▸ Görev:
Islah ve ifsad konulu metinden, "ISLAH VE İFSAD" sözlerinin geçtiği yerden başlayan ve "ifsad edici mi?" sözlerinden sonra biten bölümü hiç değiştirmeden çıkarın.

___ Kaynak Metin ___

ISLAH VE İFSAD
İçinde yaşadığımız bu çağ, neredeyse herşeyin aslının bozulduğu, fesada uğradığı, yapaylaştığı, hakiki suretini yitirdiği bir çağ.
Fıtrî olanın hor görülmesinin, fıtratın hor kullanılmasının bir sonucu bu.
İnsan elinin değdiği herşeyin büyük bir hızla fesada uğradığını görüyoruz. Yediklerimiz, içtiklerimiz; hava, su, toprak...
Ve ahlâk ve toplum ve hayat... Ve anlayışlarımız, telakkilerimiz...
Bu bozulmanın hakiki mağduru biziz; yani insan.
Bir de ıslah var, bozulanı düzeltme çabası. Muslihler , ıslah ediciler, salihler , bu bozulmanın önünü almak, bozulanı düzeltmek için çabalıyorlar.
Islahat kılıfı giydirilmiş nice ifsadatın insanlığın kurdu olmasından muzdarip.
Onlar, insanın ıslahının topyekûn yeryüzünün salâhı olacağını biliyorlar.
Ve biz, ıslah olanlardan mıyız, ifsad olanlardan mı? Islah edici miyiz, ifsad edici mi?
Islah kelimesi, yüce dinimizde en geniş kullanım alanına sahip kavramlara kaynaklık eden “s-l-h” kökünden türemiştir. Sulh, maslahat, salâh, istıslah , salih … kelimeleri bu kökten türemiş temel kavramlardan ilk akla gelenlerdir. Zıddı olan “ ifsad ” ise bozmak, dejenere etmek , aslî/tabiî hali değiştirmek anlamlarında kullanılır.

___ Verilen Veriler ___

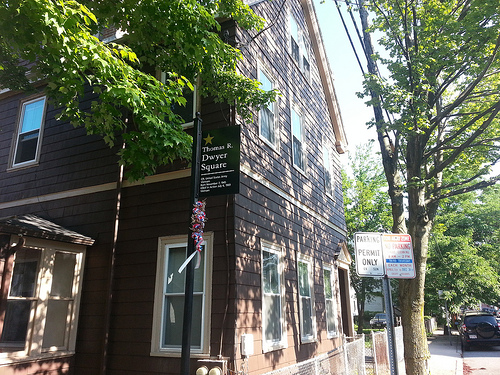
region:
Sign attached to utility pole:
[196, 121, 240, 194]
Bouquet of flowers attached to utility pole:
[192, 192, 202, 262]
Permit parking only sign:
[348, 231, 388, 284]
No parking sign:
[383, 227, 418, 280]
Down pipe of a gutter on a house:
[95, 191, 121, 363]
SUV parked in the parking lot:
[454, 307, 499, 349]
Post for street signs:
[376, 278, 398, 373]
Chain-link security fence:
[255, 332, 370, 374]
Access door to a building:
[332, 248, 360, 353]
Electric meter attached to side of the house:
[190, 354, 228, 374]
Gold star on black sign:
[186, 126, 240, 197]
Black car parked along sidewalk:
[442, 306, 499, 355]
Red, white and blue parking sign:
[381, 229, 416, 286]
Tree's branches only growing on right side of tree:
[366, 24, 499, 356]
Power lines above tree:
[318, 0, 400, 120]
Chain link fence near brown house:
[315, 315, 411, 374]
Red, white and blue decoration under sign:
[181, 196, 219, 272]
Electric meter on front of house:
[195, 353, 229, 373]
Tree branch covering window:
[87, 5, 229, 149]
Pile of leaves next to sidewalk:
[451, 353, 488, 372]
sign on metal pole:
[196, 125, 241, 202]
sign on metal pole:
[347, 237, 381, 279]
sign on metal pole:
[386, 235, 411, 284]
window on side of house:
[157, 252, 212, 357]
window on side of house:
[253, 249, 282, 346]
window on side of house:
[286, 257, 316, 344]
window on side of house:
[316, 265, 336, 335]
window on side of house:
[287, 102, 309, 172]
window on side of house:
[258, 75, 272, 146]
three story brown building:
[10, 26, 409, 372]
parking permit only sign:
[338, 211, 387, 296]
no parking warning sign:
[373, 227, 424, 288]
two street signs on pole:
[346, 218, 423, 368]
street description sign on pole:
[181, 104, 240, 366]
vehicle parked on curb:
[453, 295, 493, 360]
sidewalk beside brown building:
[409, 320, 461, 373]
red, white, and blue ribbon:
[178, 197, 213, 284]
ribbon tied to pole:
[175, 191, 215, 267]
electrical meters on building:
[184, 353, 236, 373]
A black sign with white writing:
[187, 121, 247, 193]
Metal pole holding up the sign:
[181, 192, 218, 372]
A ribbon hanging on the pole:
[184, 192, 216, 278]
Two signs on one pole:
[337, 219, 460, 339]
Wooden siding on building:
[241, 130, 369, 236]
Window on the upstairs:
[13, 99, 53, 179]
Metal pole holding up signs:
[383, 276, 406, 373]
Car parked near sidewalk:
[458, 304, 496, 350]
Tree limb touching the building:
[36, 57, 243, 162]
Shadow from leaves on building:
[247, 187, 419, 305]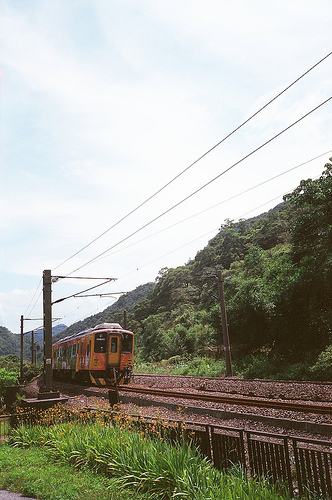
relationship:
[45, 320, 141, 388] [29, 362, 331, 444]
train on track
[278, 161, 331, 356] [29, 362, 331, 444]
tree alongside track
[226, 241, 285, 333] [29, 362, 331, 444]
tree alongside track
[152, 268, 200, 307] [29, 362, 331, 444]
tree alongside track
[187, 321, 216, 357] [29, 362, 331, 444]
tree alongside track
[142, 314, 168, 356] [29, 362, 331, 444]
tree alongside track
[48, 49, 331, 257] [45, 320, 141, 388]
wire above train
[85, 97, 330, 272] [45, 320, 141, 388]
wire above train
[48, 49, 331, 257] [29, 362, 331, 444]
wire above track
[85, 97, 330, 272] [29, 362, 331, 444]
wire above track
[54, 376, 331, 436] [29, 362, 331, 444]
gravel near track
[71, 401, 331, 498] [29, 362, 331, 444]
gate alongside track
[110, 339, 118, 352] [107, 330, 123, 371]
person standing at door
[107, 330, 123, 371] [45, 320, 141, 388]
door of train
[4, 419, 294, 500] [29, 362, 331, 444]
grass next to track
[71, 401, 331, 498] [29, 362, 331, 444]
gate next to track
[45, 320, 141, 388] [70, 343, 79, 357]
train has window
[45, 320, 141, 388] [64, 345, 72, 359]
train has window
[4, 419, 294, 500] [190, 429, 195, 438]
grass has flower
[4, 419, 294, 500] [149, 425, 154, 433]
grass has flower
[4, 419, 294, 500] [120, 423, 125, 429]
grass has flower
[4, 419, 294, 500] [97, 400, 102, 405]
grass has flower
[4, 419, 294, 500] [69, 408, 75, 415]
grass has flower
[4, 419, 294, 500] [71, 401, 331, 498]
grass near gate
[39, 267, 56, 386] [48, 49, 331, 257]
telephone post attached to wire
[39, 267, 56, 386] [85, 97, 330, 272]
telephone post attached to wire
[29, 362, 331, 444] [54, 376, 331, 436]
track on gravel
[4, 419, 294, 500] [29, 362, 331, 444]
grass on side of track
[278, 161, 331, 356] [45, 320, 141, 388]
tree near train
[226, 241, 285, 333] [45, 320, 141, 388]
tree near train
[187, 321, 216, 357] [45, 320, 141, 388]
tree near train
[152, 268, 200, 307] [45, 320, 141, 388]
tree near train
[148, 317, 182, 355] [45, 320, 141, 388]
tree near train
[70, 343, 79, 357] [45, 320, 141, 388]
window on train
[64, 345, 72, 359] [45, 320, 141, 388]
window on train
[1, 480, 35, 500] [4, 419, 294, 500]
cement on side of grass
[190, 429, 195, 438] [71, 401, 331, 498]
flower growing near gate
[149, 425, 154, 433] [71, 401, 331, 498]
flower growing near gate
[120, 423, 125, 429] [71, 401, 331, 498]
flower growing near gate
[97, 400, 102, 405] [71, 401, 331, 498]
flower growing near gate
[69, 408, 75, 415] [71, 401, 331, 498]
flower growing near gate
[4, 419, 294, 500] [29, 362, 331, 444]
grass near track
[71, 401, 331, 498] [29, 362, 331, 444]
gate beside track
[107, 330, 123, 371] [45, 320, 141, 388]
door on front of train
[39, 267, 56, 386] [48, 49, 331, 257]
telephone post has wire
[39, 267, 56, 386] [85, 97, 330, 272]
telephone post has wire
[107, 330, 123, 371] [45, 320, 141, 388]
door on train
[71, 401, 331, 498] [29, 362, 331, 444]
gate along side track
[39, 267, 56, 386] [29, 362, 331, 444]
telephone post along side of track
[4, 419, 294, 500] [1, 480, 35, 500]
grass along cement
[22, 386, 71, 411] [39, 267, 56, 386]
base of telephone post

___

▸ Çıktı:
ISLAH VE İFSAD
İçinde yaşadığımız bu çağ, neredeyse herşeyin aslının bozulduğu, fesada uğradığı, yapaylaştığı, hakiki suretini yitirdiği bir çağ.
Fıtrî olanın hor görülmesinin, fıtratın hor kullanılmasının bir sonucu bu.
İnsan elinin değdiği herşeyin büyük bir hızla fesada uğradığını görüyoruz. Yediklerimiz, içtiklerimiz; hava, su, toprak...
Ve ahlâk ve toplum ve hayat... Ve anlayışlarımız, telakkilerimiz...
Bu bozulmanın hakiki mağduru biziz; yani insan.
Bir de ıslah var, bozulanı düzeltme çabası. Muslihler , ıslah ediciler, salihler , bu bozulmanın önünü almak, bozulanı düzeltmek için çabalıyorlar.
Islahat kılıfı giydirilmiş nice ifsadatın insanlığın kurdu olmasından muzdarip.
Onlar, insanın ıslahının topyekûn yeryüzünün salâhı olacağını biliyorlar.
Ve biz, ıslah olanlardan mıyız, ifsad olanlardan mı? Islah edici miyiz, ifsad edici mi?